### SELECTED TEXT

Patinkin reads a great deal into remarks such as this. He seeks to imply that, ‘in the early 1930s’, Keynes had ‘little faith’ in national income statistics, and ‘even less faith in the aggregate estimates of Colin Clark’.[246] There seems to me little evidence to support this contention; certainly Patinkin provides little.[247] And he simply fails to mention some important evidence: though he places considerable stress on unfavourable reviews of Clark's 1932 book, he does not mention Keynes's own reaction. Keynes wrote to Clark on 2 January 1933:[248]

I have just finished reading your book carefully … I think that it is excellent. An enormous step forward.

(This letter was published in Keynes's Collected Writings three years before Patinkin's book.) Surely Sir Alec Cairncross is right to say that ‘it was with [Keynes's] encouragement … that Colin Clark and, later, James Meade and Richard Stone laid the basis for national income accounting’.[249]

It is certainly the case that Keynes more than once criticized aspects of Clark's work. For example, in the Economic Journal in 1940 Keynes strongly criticized Clark's concept of ‘gross national income’, which Keynes found misleading.[250] Keynes prefaced his criticism, trenchant as it was, by saying that Clark's ‘views must be much respected because we all owe to him an immeasurable debt within this field’.[251] In 1938, in a letter to Harrod,[252] Keynes criticized economists for converting models into quantitative formulae; to do this, Keynes said, was ‘to destroy [the model's] usefulness as an instrument of thought’; having referred to Tinbergen, he went on:

All the statisticians tend that way. Colin [Clark], for example, has recently persuaded himself that the propensity to consume in terms of money is constant at all phases of the credit cycle. He works out a figure for it and proposes to predict by using the result, regardless of the fact that it is not constant, in addition to the strong a priori reasons for regarding it as unlikely that it can be so.

######

- WORK REQUEST A: Gather every line of the records that contains the word "Colab" and copy each one out in full.
- WORK REQUEST B: Go on with the passage about Keynes's views on Colin Clark's statistical work, starting right after its last sentence.
The passage on Keynes and Colin Clark and the records are separate, unrelated material.

### DATA SUPPLIED

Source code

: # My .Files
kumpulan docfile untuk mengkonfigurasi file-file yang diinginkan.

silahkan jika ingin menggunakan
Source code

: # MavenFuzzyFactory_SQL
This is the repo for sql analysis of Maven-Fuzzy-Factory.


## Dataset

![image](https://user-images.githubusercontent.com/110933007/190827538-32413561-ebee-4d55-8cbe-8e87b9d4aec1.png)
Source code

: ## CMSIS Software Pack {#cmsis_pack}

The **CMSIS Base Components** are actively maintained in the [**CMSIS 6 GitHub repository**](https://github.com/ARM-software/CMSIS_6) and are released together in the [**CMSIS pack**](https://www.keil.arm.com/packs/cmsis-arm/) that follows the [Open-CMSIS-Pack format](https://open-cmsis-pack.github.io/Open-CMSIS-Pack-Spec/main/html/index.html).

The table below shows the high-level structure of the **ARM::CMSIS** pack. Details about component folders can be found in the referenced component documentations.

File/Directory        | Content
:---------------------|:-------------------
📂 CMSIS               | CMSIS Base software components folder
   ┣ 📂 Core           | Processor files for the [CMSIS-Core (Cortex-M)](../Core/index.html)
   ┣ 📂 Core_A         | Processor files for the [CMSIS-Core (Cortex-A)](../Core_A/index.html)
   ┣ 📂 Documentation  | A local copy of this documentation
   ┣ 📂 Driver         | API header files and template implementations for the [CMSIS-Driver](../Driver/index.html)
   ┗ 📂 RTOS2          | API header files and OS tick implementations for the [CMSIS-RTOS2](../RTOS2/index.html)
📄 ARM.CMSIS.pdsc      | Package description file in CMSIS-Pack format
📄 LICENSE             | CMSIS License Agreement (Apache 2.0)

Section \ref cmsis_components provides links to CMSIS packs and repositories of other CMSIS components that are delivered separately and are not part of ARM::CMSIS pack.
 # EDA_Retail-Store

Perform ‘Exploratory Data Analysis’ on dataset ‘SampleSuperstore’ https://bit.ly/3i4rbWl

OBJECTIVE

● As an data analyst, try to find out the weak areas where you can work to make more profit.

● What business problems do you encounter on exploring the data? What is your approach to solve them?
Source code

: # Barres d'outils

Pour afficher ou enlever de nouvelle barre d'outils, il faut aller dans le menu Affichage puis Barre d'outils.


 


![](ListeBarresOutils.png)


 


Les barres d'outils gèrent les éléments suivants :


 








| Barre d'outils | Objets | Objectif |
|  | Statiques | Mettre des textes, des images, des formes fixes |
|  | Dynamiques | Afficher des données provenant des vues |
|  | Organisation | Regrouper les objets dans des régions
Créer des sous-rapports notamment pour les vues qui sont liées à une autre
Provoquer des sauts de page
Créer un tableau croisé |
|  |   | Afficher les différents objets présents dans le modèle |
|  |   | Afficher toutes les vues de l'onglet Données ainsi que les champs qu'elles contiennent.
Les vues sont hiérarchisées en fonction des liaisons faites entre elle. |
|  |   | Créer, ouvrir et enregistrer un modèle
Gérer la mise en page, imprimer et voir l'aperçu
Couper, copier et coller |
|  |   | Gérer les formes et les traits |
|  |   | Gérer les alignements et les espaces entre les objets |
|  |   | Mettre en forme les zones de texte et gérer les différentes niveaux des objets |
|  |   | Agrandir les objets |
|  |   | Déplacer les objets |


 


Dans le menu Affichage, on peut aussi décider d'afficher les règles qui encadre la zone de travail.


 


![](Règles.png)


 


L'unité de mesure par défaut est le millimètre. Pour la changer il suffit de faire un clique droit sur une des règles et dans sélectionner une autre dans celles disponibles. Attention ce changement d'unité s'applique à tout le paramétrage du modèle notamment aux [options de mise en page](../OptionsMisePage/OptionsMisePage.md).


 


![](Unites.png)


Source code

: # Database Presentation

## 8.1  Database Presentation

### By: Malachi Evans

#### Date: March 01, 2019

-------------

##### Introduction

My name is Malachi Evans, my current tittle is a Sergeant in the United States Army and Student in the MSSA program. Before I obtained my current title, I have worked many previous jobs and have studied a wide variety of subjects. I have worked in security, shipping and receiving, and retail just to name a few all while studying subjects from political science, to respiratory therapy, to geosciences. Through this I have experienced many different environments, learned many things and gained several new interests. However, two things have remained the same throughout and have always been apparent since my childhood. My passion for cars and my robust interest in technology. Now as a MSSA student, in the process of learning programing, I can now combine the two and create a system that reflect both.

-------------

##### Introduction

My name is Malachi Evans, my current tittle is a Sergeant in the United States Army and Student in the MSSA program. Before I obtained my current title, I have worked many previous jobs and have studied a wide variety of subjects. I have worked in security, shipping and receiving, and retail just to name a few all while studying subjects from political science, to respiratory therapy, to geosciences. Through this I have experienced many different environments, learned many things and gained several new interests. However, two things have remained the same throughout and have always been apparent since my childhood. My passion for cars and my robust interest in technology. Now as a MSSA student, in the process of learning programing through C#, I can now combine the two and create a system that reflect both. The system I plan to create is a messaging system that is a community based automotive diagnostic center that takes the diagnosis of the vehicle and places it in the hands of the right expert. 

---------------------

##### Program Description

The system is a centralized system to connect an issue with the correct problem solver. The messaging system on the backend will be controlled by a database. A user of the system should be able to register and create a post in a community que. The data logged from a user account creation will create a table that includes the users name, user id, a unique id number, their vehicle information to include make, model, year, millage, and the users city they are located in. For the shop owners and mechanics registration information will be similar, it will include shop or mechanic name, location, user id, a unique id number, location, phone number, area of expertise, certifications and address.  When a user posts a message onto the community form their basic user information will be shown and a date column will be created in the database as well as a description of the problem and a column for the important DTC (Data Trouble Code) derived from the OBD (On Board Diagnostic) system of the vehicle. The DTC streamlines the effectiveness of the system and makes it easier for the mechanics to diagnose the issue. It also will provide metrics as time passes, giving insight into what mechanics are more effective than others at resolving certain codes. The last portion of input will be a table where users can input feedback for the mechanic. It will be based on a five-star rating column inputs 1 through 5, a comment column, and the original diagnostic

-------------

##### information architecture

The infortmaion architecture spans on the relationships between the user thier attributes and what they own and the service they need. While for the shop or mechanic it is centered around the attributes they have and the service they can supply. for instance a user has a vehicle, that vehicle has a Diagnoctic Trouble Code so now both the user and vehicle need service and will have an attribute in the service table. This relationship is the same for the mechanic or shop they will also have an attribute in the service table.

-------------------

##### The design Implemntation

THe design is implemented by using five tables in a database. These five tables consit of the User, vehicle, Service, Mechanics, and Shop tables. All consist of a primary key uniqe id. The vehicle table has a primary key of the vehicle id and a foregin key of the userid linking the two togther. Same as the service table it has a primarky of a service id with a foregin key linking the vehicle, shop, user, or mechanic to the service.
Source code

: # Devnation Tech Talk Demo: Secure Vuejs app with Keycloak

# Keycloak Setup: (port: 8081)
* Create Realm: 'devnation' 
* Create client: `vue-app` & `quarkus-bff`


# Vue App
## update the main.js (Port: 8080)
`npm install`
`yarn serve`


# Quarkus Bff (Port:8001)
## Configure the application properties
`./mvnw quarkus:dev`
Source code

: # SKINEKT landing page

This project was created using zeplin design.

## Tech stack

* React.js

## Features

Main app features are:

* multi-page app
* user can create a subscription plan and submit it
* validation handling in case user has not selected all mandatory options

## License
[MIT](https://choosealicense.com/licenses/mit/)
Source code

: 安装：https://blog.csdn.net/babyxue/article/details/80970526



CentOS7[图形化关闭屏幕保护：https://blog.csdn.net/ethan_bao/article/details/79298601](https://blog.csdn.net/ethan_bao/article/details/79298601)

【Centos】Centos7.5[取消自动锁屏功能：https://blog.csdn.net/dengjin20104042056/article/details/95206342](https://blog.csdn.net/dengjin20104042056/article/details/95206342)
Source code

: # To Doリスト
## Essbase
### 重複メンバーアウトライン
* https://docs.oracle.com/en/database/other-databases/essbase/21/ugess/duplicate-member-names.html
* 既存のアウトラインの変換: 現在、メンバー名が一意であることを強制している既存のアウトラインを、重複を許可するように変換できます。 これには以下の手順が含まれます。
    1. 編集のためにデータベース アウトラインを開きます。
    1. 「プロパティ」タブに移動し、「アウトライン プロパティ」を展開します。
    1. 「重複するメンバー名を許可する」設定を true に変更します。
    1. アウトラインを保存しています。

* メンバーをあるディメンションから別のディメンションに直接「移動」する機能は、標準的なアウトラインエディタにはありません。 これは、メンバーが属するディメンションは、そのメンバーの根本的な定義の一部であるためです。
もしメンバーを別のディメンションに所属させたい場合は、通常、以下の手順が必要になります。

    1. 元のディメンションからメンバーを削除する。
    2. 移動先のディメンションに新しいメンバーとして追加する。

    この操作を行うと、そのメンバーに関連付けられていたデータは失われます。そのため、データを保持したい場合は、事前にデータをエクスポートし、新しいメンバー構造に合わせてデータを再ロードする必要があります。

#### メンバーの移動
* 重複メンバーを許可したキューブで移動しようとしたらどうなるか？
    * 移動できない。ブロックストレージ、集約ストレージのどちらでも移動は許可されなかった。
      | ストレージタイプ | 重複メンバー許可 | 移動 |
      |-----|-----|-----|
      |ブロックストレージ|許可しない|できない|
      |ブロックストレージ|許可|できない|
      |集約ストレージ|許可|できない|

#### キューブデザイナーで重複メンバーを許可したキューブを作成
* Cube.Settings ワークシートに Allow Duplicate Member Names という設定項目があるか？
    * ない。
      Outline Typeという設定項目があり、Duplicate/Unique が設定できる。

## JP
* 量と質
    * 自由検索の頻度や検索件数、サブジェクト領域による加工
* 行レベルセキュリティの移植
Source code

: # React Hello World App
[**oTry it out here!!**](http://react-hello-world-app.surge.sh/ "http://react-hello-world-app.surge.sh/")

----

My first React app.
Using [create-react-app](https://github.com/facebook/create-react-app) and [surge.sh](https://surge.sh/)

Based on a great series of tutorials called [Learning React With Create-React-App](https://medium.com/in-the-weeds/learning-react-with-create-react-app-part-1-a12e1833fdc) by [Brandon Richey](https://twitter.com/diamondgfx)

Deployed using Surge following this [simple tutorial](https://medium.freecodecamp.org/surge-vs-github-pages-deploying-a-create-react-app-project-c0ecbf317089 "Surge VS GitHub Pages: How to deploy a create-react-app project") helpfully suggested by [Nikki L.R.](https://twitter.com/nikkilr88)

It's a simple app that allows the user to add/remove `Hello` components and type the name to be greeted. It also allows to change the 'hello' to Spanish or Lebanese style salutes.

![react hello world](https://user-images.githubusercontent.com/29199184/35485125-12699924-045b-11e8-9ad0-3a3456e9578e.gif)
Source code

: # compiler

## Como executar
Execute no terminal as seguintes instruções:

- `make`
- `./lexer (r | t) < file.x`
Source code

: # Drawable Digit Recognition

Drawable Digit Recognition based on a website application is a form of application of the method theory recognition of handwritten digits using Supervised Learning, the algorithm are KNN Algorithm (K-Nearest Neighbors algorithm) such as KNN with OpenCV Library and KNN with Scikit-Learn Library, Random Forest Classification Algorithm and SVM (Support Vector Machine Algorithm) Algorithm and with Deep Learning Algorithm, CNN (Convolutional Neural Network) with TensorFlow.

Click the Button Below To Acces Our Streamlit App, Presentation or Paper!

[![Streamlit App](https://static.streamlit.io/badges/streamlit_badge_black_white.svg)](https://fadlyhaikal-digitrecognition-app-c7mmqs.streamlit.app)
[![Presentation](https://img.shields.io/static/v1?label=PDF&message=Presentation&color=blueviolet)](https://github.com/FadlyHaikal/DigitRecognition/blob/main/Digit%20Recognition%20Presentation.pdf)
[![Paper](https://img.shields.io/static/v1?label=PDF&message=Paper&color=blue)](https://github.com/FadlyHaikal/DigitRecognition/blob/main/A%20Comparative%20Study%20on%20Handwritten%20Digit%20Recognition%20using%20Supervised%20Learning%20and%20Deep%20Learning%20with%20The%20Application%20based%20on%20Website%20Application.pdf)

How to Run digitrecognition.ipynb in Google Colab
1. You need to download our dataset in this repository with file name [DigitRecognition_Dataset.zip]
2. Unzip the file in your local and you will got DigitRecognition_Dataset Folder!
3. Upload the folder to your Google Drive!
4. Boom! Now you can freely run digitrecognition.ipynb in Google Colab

######

- TASK RESPONSE A:
How to Run digitrecognition.ipynb in Google Colab
4. Boom! Now you can freely run digitrecognition.ipynb in Google Colab

- TASK RESPONSE B:
Neither of these two adverse references to Clark provides any evidence for lack of faith at any time in aggregate estimates in general: in the first case, Keynes was using aggregate estimates to consider ‘the income and fiscal potential of Great Britain’;[253] and in the second case, Keynes's comments on the danger of quantifying models came in the same letter in which he told Harrod it was ‘most important … to investigate statistically the order of magnitude of the multiplier’.[254]

This letter to Harrod came not long after Keynes had received an article from Clark for the Economic Journal. Keynes was very critical of it,[255] and there was a considerable correspondence between Clark and Keynes about it.[256] But only weeks before Keynes had urged Clark to return to Cambridge rather than stay in Australia. Clark had written of ‘having an excellent time in Australia where economics ranks next after cricket as a topic of public interest’[257] and that he was ‘reaching the conclusion that I want to stay in Australia’, where there were open minds and great potential.[258] Keynes replied:[259]

I am rather dismayed with the last paragraph in your letter, though not taken entirely by surprise. Don't make too quick a decision. Come back here in the first instance anyhow. You will be able to get back to Australia at any subsequent moment you may choose. The problem of doing anything here might be more difficult – indeed it is – but it may be more important. It is very necessary to lay the foundations for a proper department of statistical realistic economics at Cambridge …

But Clark was not persuaded. He replied:[260]

… [The] Queensland Government have appointed me Director of their Bureau of Industry and State Statistician … [When] Queensland made their offer I thought it was too remarkable an opportunity to be missed for putting economics into practice. My job is to advise the Premier on practically everything connected with economic matters, to plan the public works programmes, and to manage the state statistical office.

Cornish, in outlining the wartime discussions on full employment policy, described Clark as ‘a leading expositor of Keynes's General Theory’.[261] By then, of course, he was far from alone as a Keynesian in the corridors of power.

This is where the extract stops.